These are chat archives for akkadotnet/

Aug 2018
Aug 28 2018 15:04

Hi All,

I am getting a persistence failure when replaying events. The recovery timed out and did not get an event within 30 seconds. I have a feeling it is because we have a lot of events. If we extend the time out period it fixes the problem but it implies that we could get to a point where we could not recover at all. Is there a fix for this or is it just a case of introducing snapshots? I don't really like the idea of never being able to recover from scratch if necessary.

Bartosz Sypytkowski
Aug 28 2018 17:35
@mauyl this really depends on the capabilities of the underlying storage you're using.
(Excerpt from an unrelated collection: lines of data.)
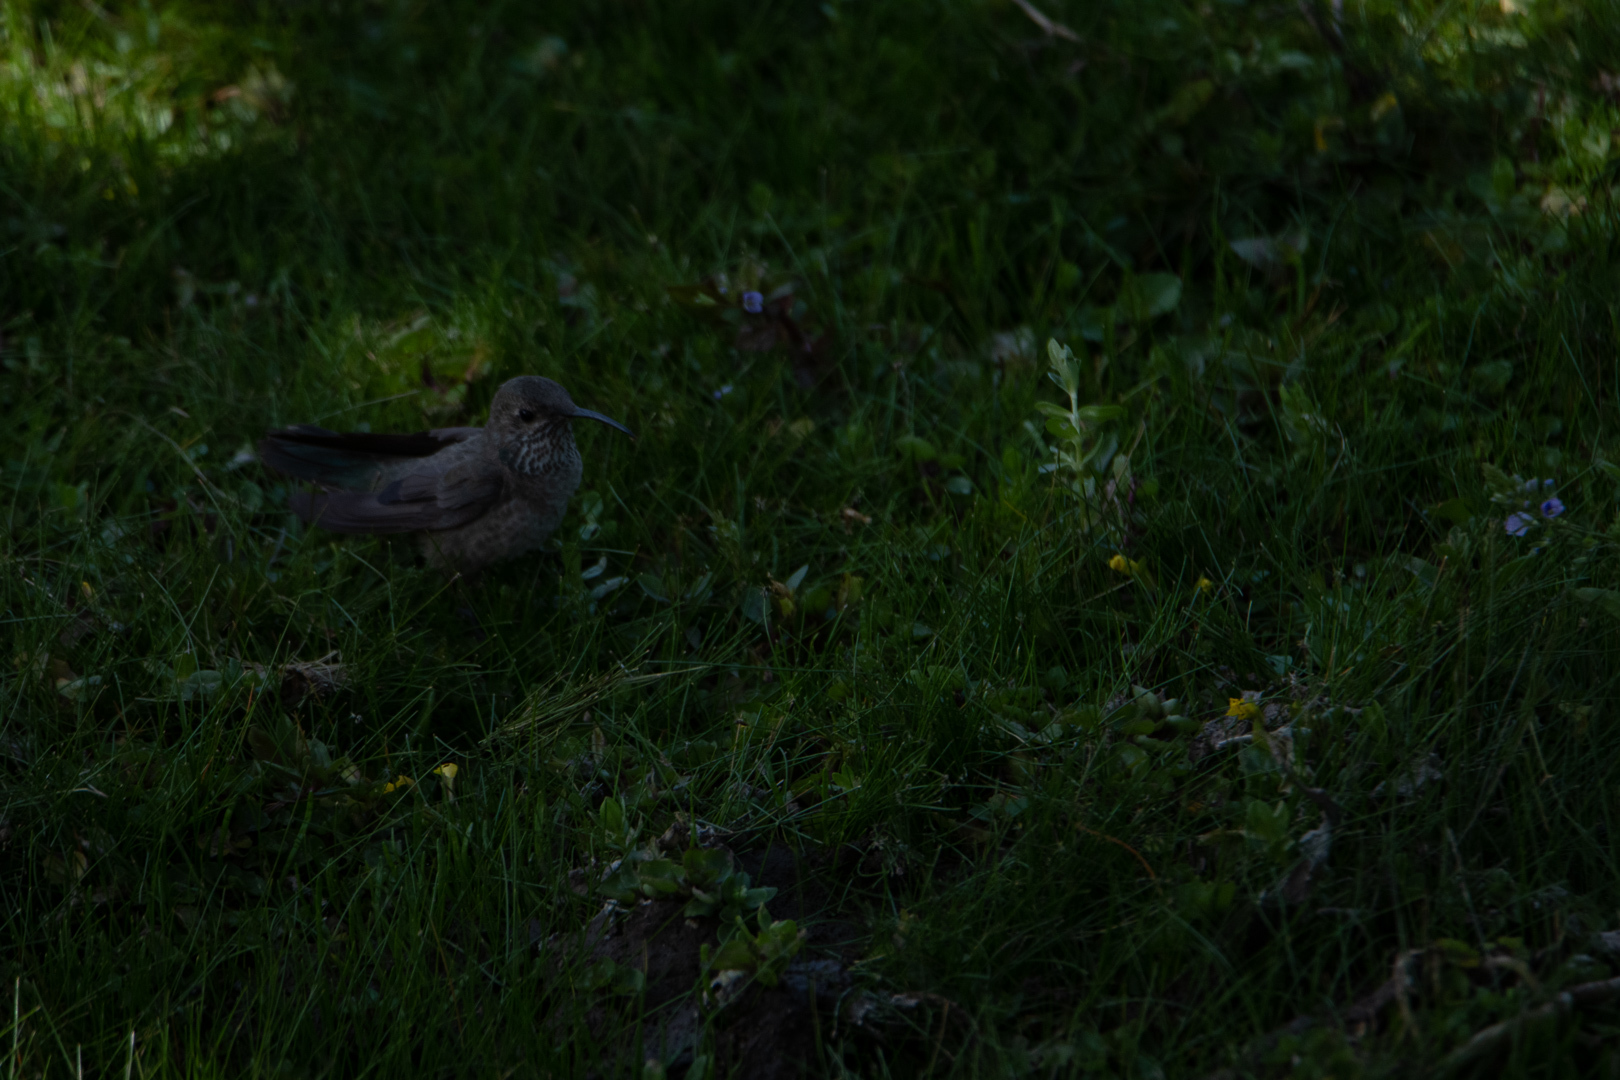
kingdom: Animalia
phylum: Chordata
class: Aves
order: Apodiformes
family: Trochilidae
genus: Oreotrochilus
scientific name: Oreotrochilus leucopleurus
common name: White-sided hillstar
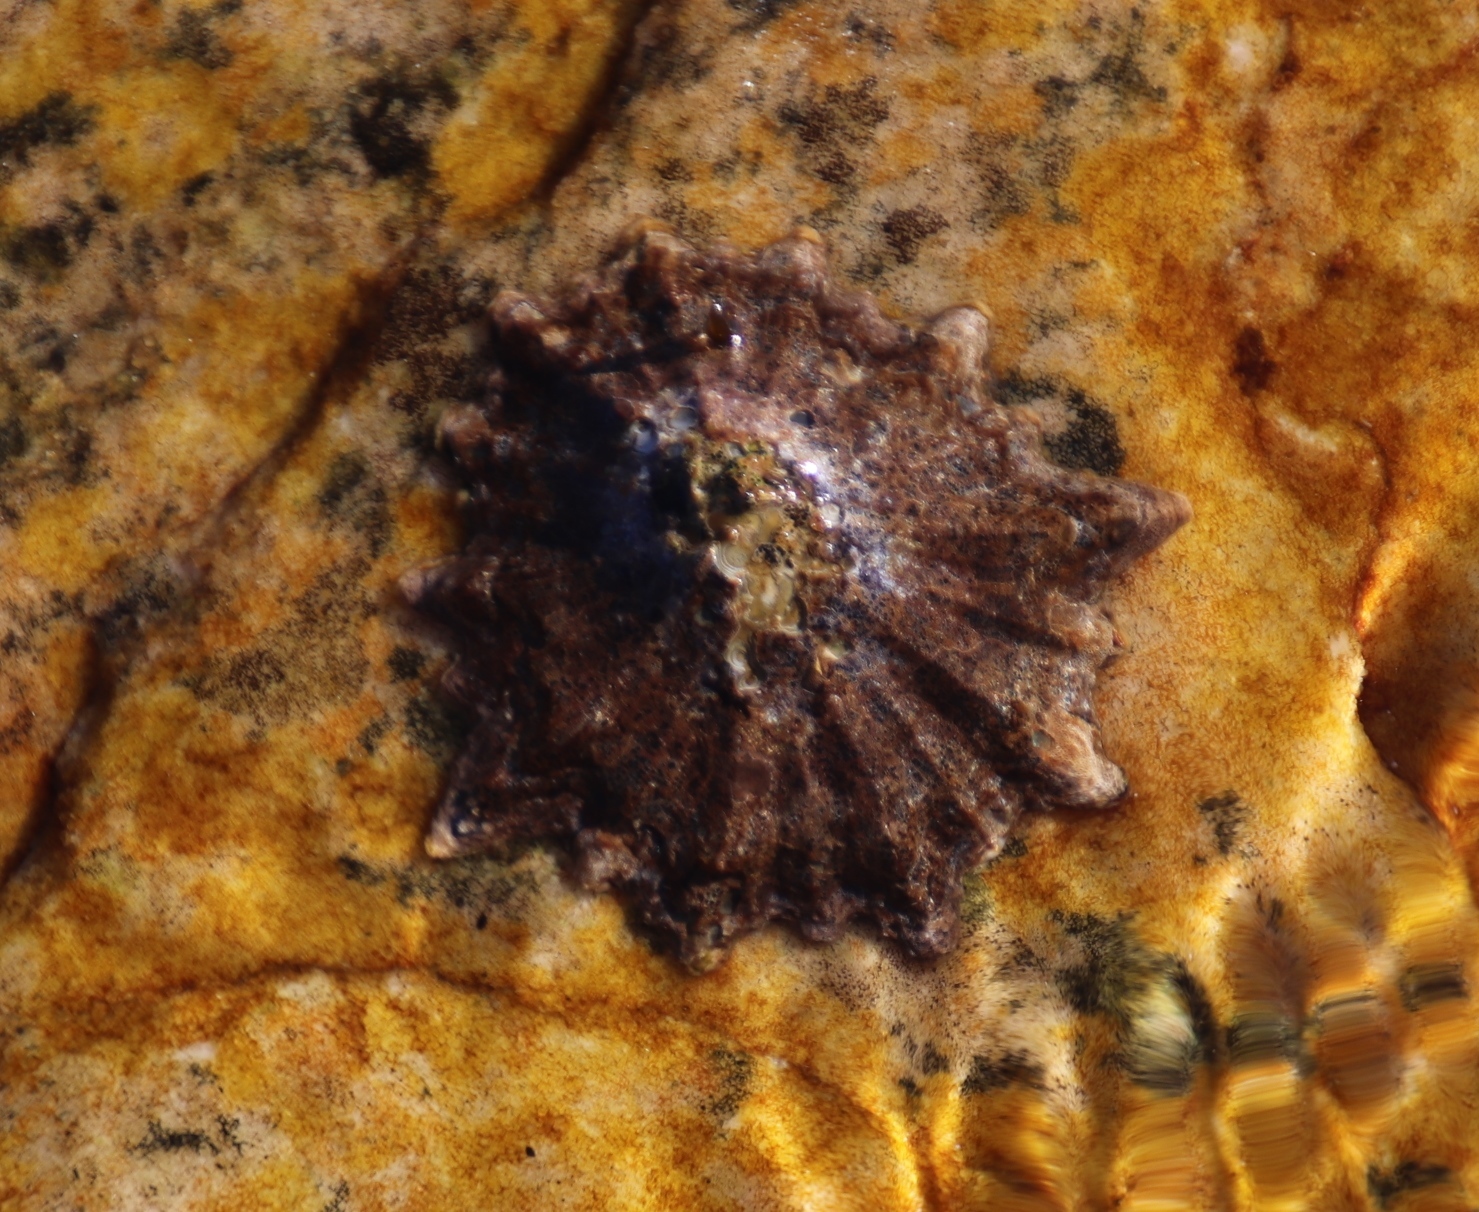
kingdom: Animalia
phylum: Mollusca
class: Gastropoda
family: Patellidae
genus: Cymbula
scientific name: Cymbula oculus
There's also akka.persistence.max-concurrent-recoveries setting, which tells, how many persistent actors are triggering recovery at the same time (it's 50 by default) - it's a bit similar to how semaphore works.
Vagif Abilov
Aug 28 2018 20:06
@mauyl we had exactly the same problem and first blamed our SQL Server. But tracing database calls showed that there db performance wasn't a problem, only the number of simultaneously recovering actors. @Aaronontheweb mentioned here that he has also seen this problem with non-SQL database. We are revising this part to reduce concurrency of persistent actors recovery.
Peter Shrosbree
Aug 28 2018 21:11
I have been having a look at the dockerized version of Lighthouse. I see two problems.
The first is that it has only a Linux container version. It would be good to have a Windows one as well, preferably the .NET Core version.
The second is that the IP address setup for the seed node is the IP address of the container, not the host, so this is only visible from the host, right? Should the ports in the container not be mapped to the host ports, and the IP address of the seed node be the IP address of the host?